- Associated Press - Thursday, February 2, 2017

INDIANAPOLIS (AP) - Believing he’d been cheated in a business deal, former Pontiac salesman Anthony G. Kiritsis entered his banker’s office 40 years ago this month with a loaded shotgun.

But he didn’t shoot.

He had something else in mind on Feb. 8, 1977, a plan so well-calculated that for the next 63 hours the Indianapolis Police Department and Indiana State Police couldn’t stop it and so weird and potentially violent that the people of Indianapolis couldn’t turn away from it.

How often, after all, does a man - wild-eyed, ranting and raving - hold a shotgun to another man’s head and march him through Downtown Indianapolis at 9 a.m. on a Tuesday - and later, his gun still fixed on his hostage, hold a “news conference” that, at his insistence, is broadcast on live TV?

“Ladies and gentlemen, when I picked up this shotgun Tuesday morning, all the hell I’ve been through.” Kiritsis told a gathering of reporters, photographers and police officers, the cameras rolling. He went on for nearly half an hour, his mood shifting between calm and crazed. “I was in trouble, friends. When you . kidnap somebody, I tell you, it’s . a narrow, one-way road.” Now he was in tears. More than one person was certain Kiritsis was leading up to a messy, public execution.
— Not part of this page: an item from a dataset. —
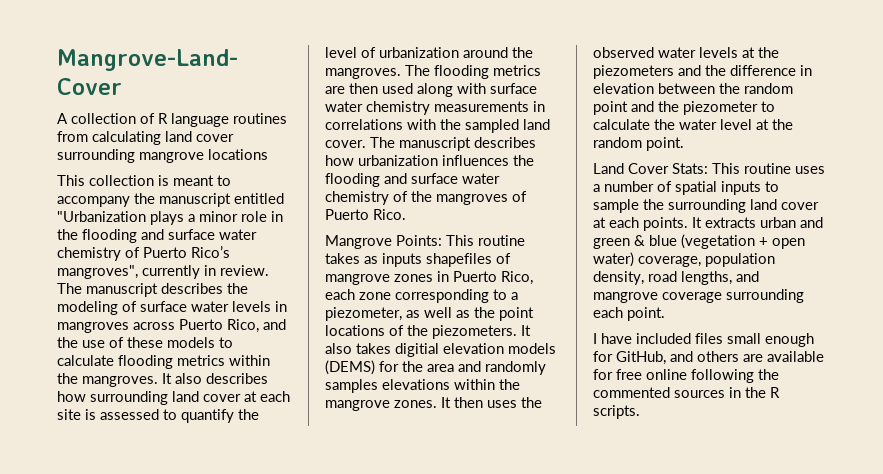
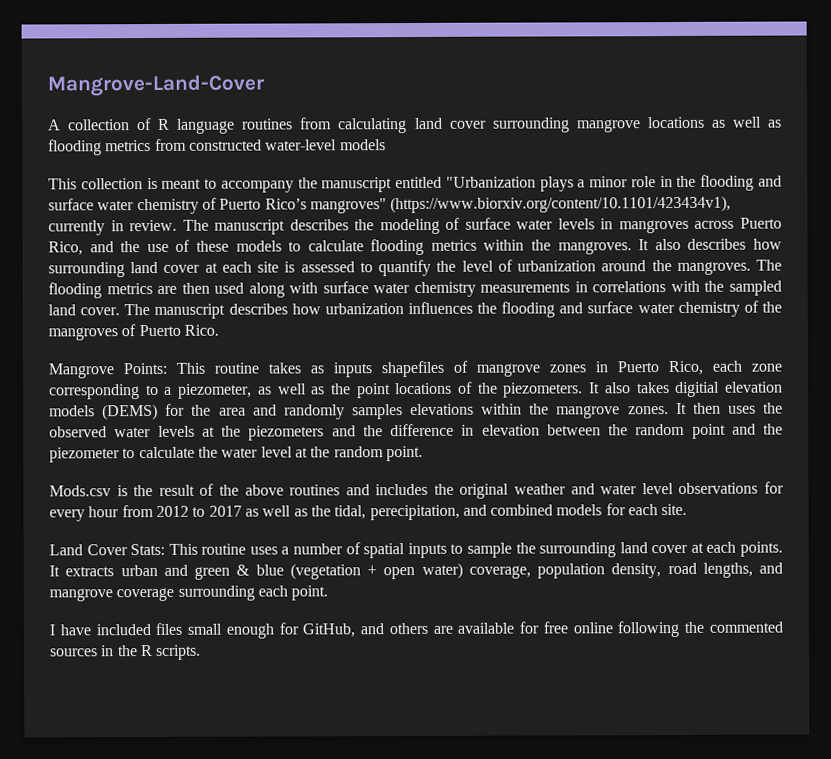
(268, 154) none -> [711,116,783,128] [48,138,386,156] as well as flooding metrics from constructed water-level models
[57,265,138,279] mangroves", -> [309,195,732,214] mangroves" (https://www.biorxiv.org/content/10.1101/423434v1),
(684, 144) none -> [49,481,785,499] [49,503,688,522] // Mods.csv is the result of the above routines and includes the original weather and water level observations for every hour from 2012 to 2017 as well as the tidal, perecipitation, and combined models for each site.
The hostage was Richard O. Hall. Hall looked straight ahead. He had a wife and four children. He was 42. The Halls were occasionally in the newspaper society pages for hosting parties. He was an executive at the lending institution Meridian Mortgage, where his father was president.

As Kiritsis rambled and shrieked profanely, his finger always on the trigger of the shotgun, the gun barrel wired cleverly around Hall’s neck, Hall appeared “like he was either courageous, angry, fearful, humiliated or willing to accept whatever was going to happen,” said Skip Hess, a reporter for the Indianapolis News. “It looked like he was tired of everything. But he kind of had his head up. He sort of, you know, seemed defiant. . I just wondered: ’What was going through his mind?’ “

Answering the question, ’Why talk now, after 40 years?’: Hall mentioned he was getting up in years and if he was going to tell his story he’d better do it now. Also, he said, “One of my sons said, ’Dad I don’t want my kids to think of you as a wimp or (that) I can’t tell the story.”

Of his initial encounter with Kiritsis the morning of Feb. 8, 1977: “I looked in Kiritsis’ eye early on and thought to myself, ’How can God allow someone to get so angry?’ He had a wild look in his eye … It was astonishing to me.”

Upon being taken to Kiritsis’ apartment: ?”He said, ’Dick, we’re going to have a little trial here, and I’m going to be the judge, jury and executioner.’”

At trial, Kiritsis was found not guilty by reason of insanity, but he did not go free. For the next decade, Kirtisis remained in custody at several mental institutions. He was released in 1988. He lived the next 17 years in an apartment on Indianapolis’ west side. Kiritsis died in 2005 at age 72.